The Total Artificial Heart: TAH Bridges and Patient Choices
TAH Bridges and Patient Choices
The availability of TAH bridges imposes a complex and poignant decision on patients with heart failure. Those electing a TAH bridge incur substantial additional costs without a guarantee that a donor heart will become available. Those wanting a transplant, but declining the costs and burdens of the TAH bridge, might justifiably fear that this decision decreases their chance of receiving a donor heart. This Faustian gamble will have profound emotional and financial consequences for family members as well.
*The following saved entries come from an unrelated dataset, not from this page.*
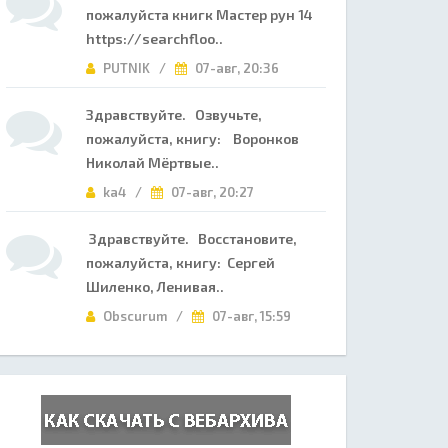
пожалуйста книгк Мастер рун 14
https://searchfloo..
PUTNIK /
07-авг, 20:36
Здравствуйте. Озвучьте,
пожалуйста, книгу: Воронков
Николай Мёртвые..
ka4 /
07-авг, 20:27
Здравствуйте. Восстановите,
пожалуйста, книгу: Сергей
Шиленко, Ленивая..
Obscurum /
07-авг, 15:59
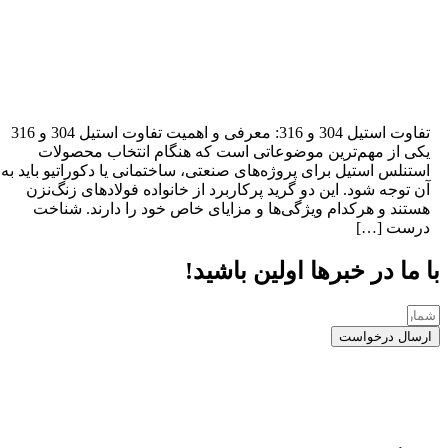
تفاوت استیل 304 و 316: معرفی و اهمیت تفاوت استیل 304 و 316
کی از مهم‌ترین موضوعاتی است که هنگام انتخاب محصولات
ستنلس استیل برای پروژه‌های صنعتی، ساختمانی یا دکوراتیو باید به
ن توجه شود. این دو گرید پرکاربرد از خانواده فولادهای زنگ‌نزن
ستند و هرکدام ویژگی‌ها و مزایای خاص خود را دارند. شناخت
رست […]
 ما در خبرها اولین باشید!
رسال درخواست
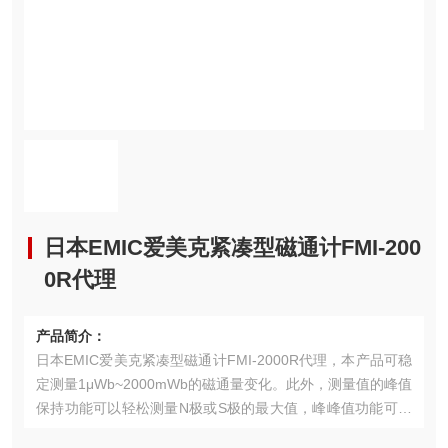
日本EMIC爱美克紧凑型磁通计FMI-200
0R代理
产品简介：
日本EMIC爱美克紧凑型磁通计FMI-2000R代理，本产品可稳
定测量1μWb~2000mWb的磁通量变化。此外，测量值的峰值
保持功能可以轻松测量N极或S极的最大值，峰峰值功能可以
轻松测量N极和S极最大值的总和。对于峰保持函数和峰峰值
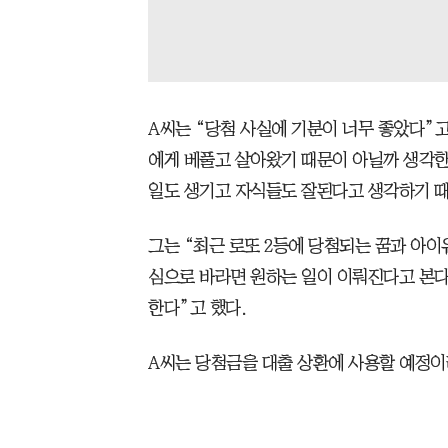
A씨는 “당첨 사실에 기분이 너무 좋았다”고
에게 베풀고 살아왔기 때문이 아닐까 생각한
일도 생기고 자식들도 잘된다고 생각하기 
그는 “최근 로또 2등에 당첨되는 꿈과 아이
심으로 바라면 원하는 일이 이뤄진다고 본다
한다”고 했다.
A씨는 당첨금을 대출 상환에 사용할 예정이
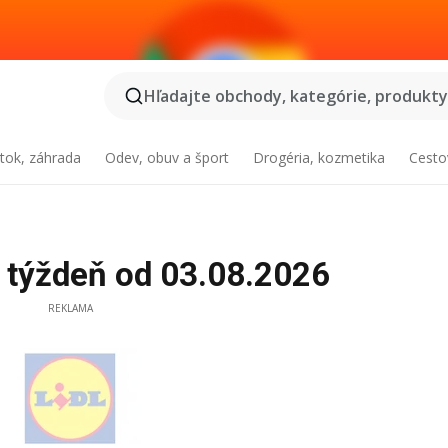
Hľadajte obchody, kategórie, produkty.
tok, záhrada
Odev, obuv a šport
Drogéria, kozmetika
Cesto
o týždeň od 03.08.2026
REKLAMA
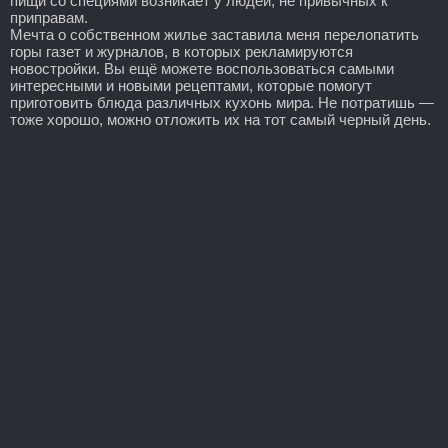
пищи со специями возникает у людей, не привычных к
приправам.
Мечта о собственном жилье заставила меня перелопатить
горы газет и журналов, в которых рекламируются
новостройки. Вы ещё можете воспользоваться самыми
интересными и новыми рецептами, которые помогут
приготовить блюда различных кухонь мира. Не потратишь —
тоже хорошо, можно отложить их на тот самый черный день.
Public awareness of such choices might help mobilize additional donor hearts, but it would take a 15-fold increase in the efficiency of donor heart harvesting to meet the projected need for donated hearts for transplantation.
Quota for TAH Bridges
A public policy quota might alleviate the adverse consequences of unrestrained TAH bridge deployment by reserving a fixed percentage, perhaps 90 percent, of donor hearts for non-TAH-supported patients. This would reserve 10 percent of donor hearts for bridge patients, approximating the maximum number of donor hearts that may be wasted for want of a suitable transplant candidate. Such a quota rests on the premise that all transplant candidates have equally dire need and that using a TAH to prolong life beyond the failure of a natural heart is a benefit that does not create a priority claim to a donor heart. This quota could be enacted as part of a multi-center protocol to prospectively study the extent to which the bridge improves donor-recipient matching, decreases wastage of donor hearts, increases donor recruitment, or facilitates permanent TAH development. It might be enforced by restricting either TAH site licensing or access to public funds for TAH implantation. there
Limitations of TAH Bridge Research
Some advocates of permanent TAH implantation trials believe that restricting the TAH to bridge use would slow permanent TAH development. TAH bridge patients wait an average of only 18 days (range 1- to 111 days) for transplantation, presenting little opportunity for extended study of TAH use. Research on bridge-dependent patients is constrained by the moral obligation to safeguard the future transplant, invasive studies that might introduce infections in patients about to be immunosuppressed might not be possible. Finally, additional trials of permanent implantation will likely yield information that will benefit shortterm bridge patients.